For institutional investors however, there is a strong attraction to lock in stable returns from build to rent in the uncertain global environment, she adds. “People need somewhere to live. The constraints in New Zealand I believe are outweighed by a strong supply deficit of quality rental product, build to rent’s previous robustness and its track record in the US as the most resilient property sector to recessions.”
The appointment of Sarkar as CBRE’s director of structured transactions and advisory is part of the agency’s focus on the build to rent sector, leveraging her international experience.
Sarkar has been based in the UK for the past three years undertaking valuations and providing consultancy advice on large-scale residential-led developments and investments in London and the UK’s South East.

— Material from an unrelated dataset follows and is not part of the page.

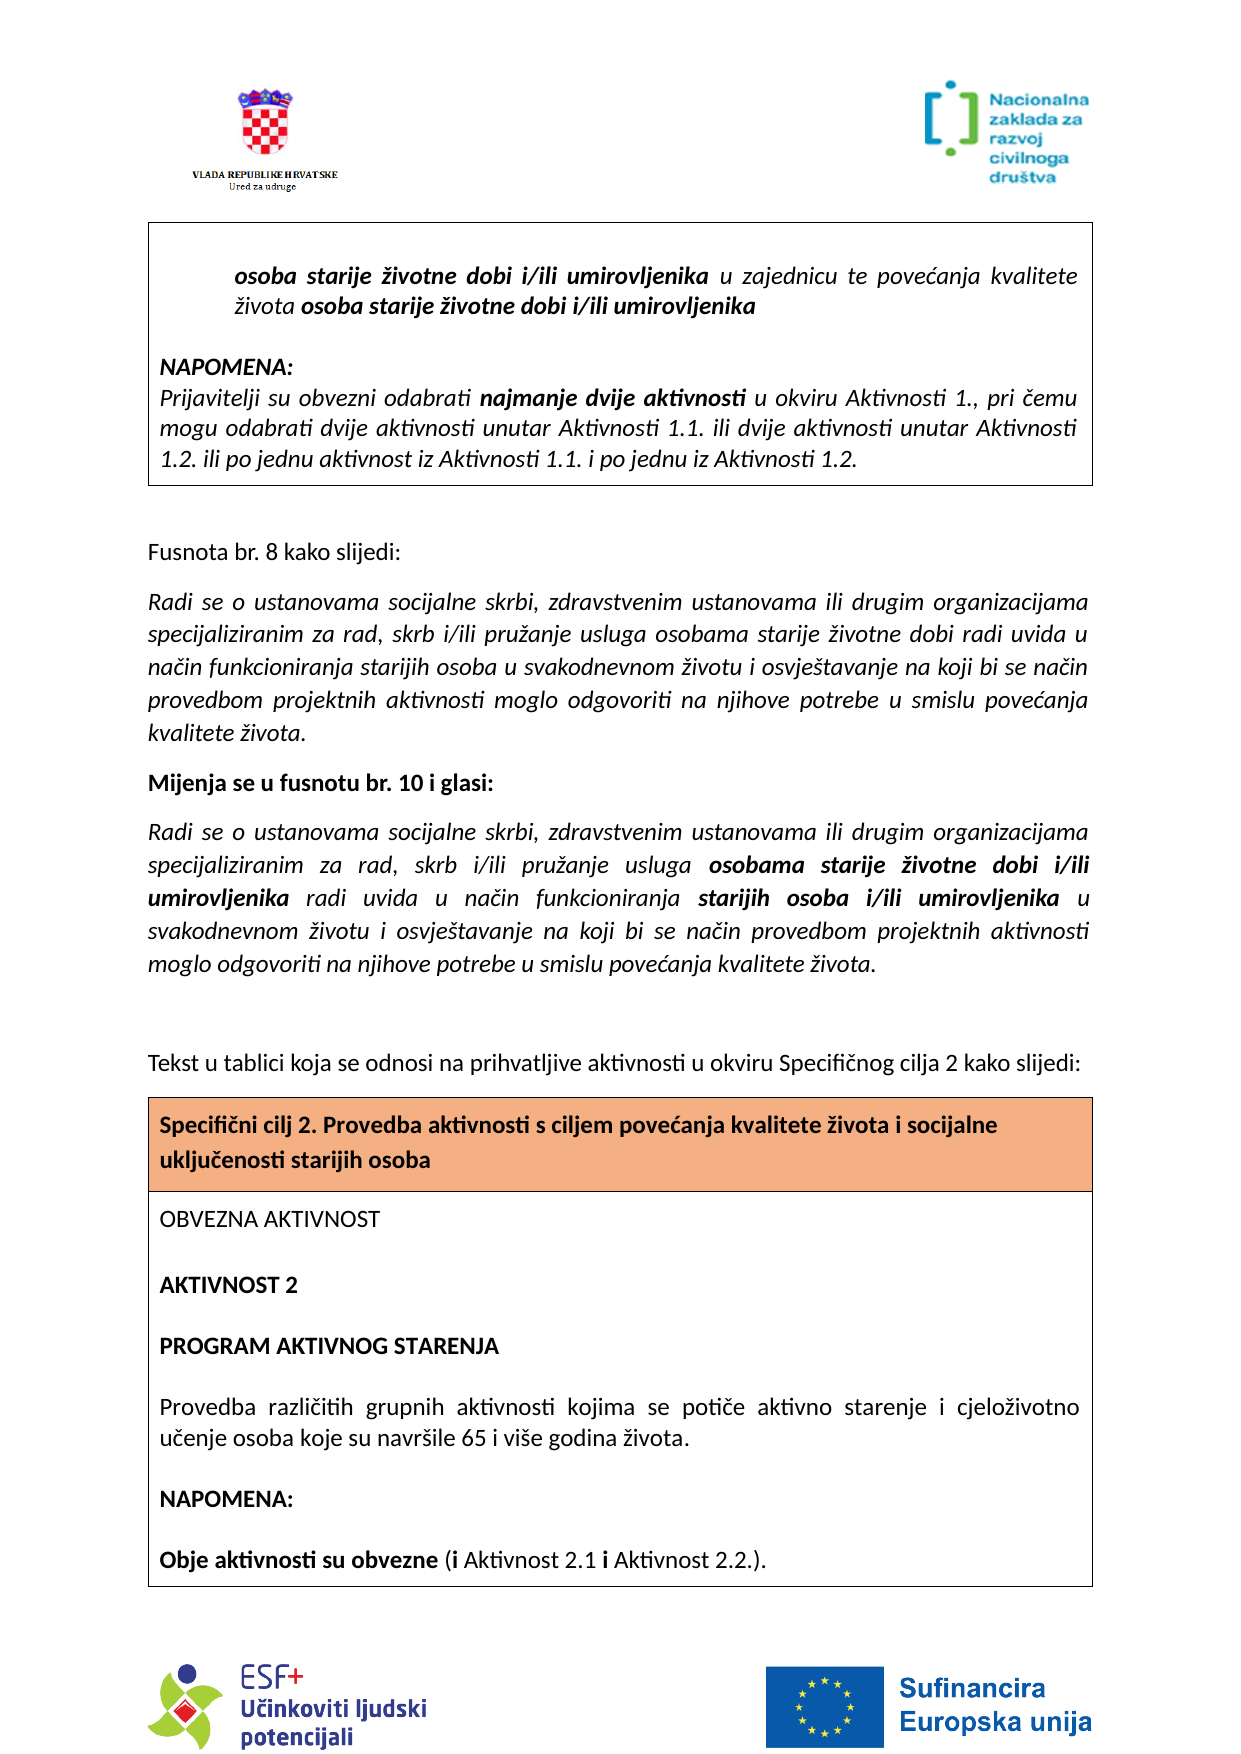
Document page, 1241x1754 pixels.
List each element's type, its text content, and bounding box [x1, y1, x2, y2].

This experience has given her extensive knowledge about the opportunities and feasibility of build to rent – particularly as an emerging asset class. Additionally, she has direct New Zealand experience, having worked with CBRE New Zealand in the Valuations business for five years prior to heading to the UK.
Andrew Stringer, Senior Managing Director of CBRE NZ, said: “Build to rent is moving from its infancy to capture real interest within the New Zealand market, as it provides a significant opportunity to investors and developers, and it fulfils a critical need to increase rental housing within our main cities.”
He adds: “We haven’t seen large-scale institutional grade build to rent within New Zealand yet, but build to rent is a well-established sector in the US and Germany. The UK has been exploring the concept for coming on a decade, gaining real momentum only in the last five years. New Zealand and Australia have both been making noises about this sector of the market since 2017, but Australia has made huge leaps in the last six months.”